## TEXT PROVIDED
§ §

How Basquiat and Street Artists Left Their Mark on Hip-Hop Culture


By 1984, 24-year-old Jean-Michel Basquiat had already broken into the mainstream art world. But the onetime street artist still couldn’t shake the legacy of his teenage years spent writing graffiti on the streets of New York City — mostly under the moniker of “SAMO” which he often used to critique the commodification of art.

There was really no ambition in it at all,” Basquiat told the interviewer Marc Miller that year in an episode of “ART/new york,” a video series on contemporary art. “It was stuff from a young mind, you know what I mean?

§ §

## DATASET CONTENT
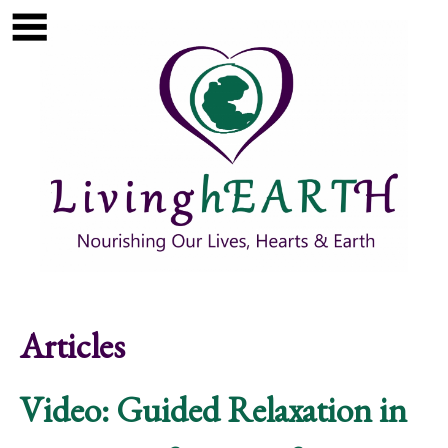
Skip to main content
Show
tion
Navigation
Articles
Video: Guided Relaxation in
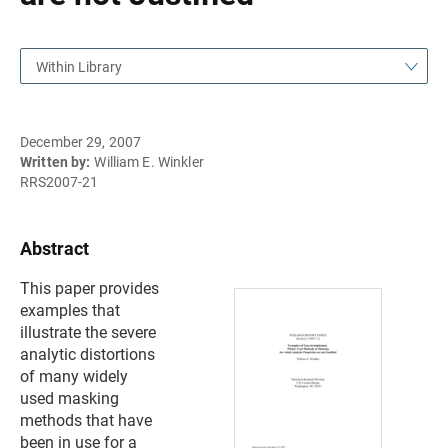
Within Library
December 29, 2007
Written by:
William E. Winkler
RRS2007-21
Abstract
This paper provides
examples that
illustrate the severe
analytic distortions
of many widely
used masking
methods that have
been in use for a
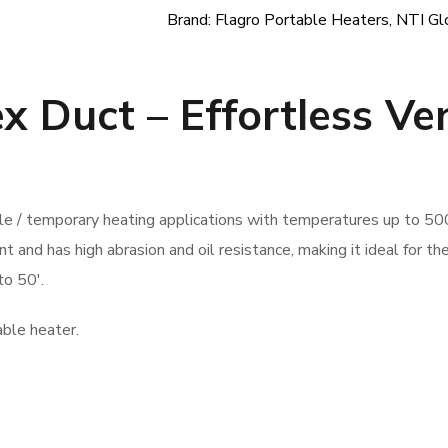
Brand:
Flagro Portable Heaters
,
NTI Gl
ex Duct –
Effortless Ve
ble / temporary heating applications with temperatures up to 50
t and has high abrasion and oil resistance, making it ideal for th
to 50′.
able heater.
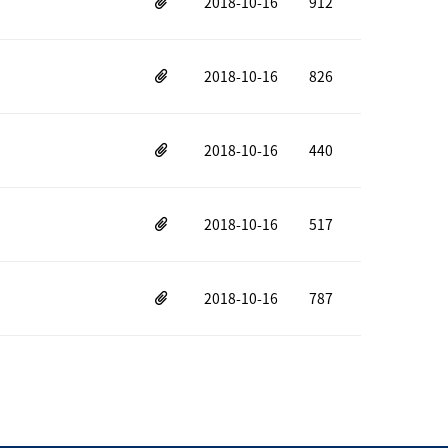
2018-10-16
912
2018-10-16
826
2018-10-16
440
2018-10-16
517
2018-10-16
787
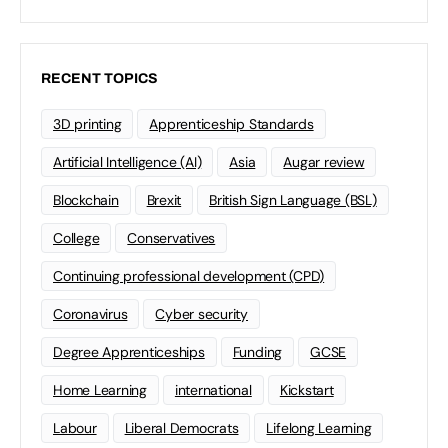
RECENT TOPICS
3D printing
Apprenticeship Standards
Artificial Intelligence (AI)
Asia
Augar review
Blockchain
Brexit
British Sign Language (BSL)
College
Conservatives
Continuing professional development (CPD)
Coronavirus
Cyber security
Degree Apprenticeships
Funding
GCSE
Home Learning
international
Kickstart
Labour
Liberal Democrats
Lifelong Learning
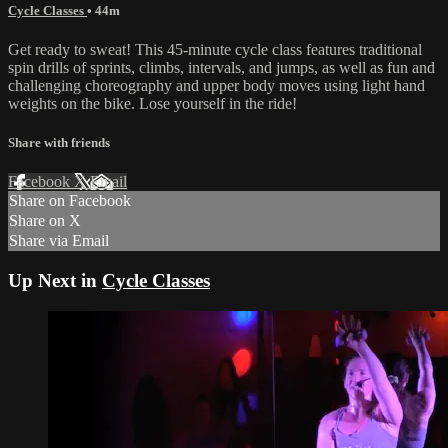
Cycle Classes
• 44m
Get ready to sweat! This 45-minute cycle class features traditional
spin drills of sprints, climbs, intervals, and jumps, as well as fun and
challenging choreography and upper body moves using light hand
weights on the bike. Lose yourself in the ride!
Share with friends
Facebook
X
Email
Share on Facebook
Share on X
Share via Email
Up Next in
Cycle Classes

§ §

## TASK INSTRUCTIONS
1: Transcribe everything in the Basquiat article from "How Basquiat and" down to "commodification of art.".
2: According to the Basquiat article, under what moniker did Basquiat mostly write graffiti as a teenager?
3: Write the next part of the Basquiat article, picking up where it stops.
The entries are not needed for this work.

## ANSWERS BY TASK
1:
How Basquiat and Street Artists Left Their Mark on Hip-Hop Culture


By 1984, 24-year-old Jean-Michel Basquiat had already broken into the mainstream art world. But the onetime street artist still couldn’t shake the legacy of his teenage years spent writing graffiti on the streets of New York City — mostly under the moniker of “SAMO” which he often used to critique the commodification of art.

2: "SAMO"

3:
But the artist was not alone in his teenage pursuits: He was part of a constellation of young graffiti artists who used New York City’s streets and subways as their canvases before going on to take both the art world and hip-hop culture by storm. Their works are the subject of “Writing the Future: Basquiat and the Hip-Hop Generation,” an exhibition on view at the Museum of Fine Arts, Boston through July 25, which charts how Basquiat and 11 other street artists, most of them Black or Latino — Fab 5 Freddy, Lady Pink, Lee Quiñones, Keith Haring, Rammellzee, Toxic, A-One, Kool Koor, ERO, Futura and LA2 — formed the post-graffiti movement in 1980s New York City.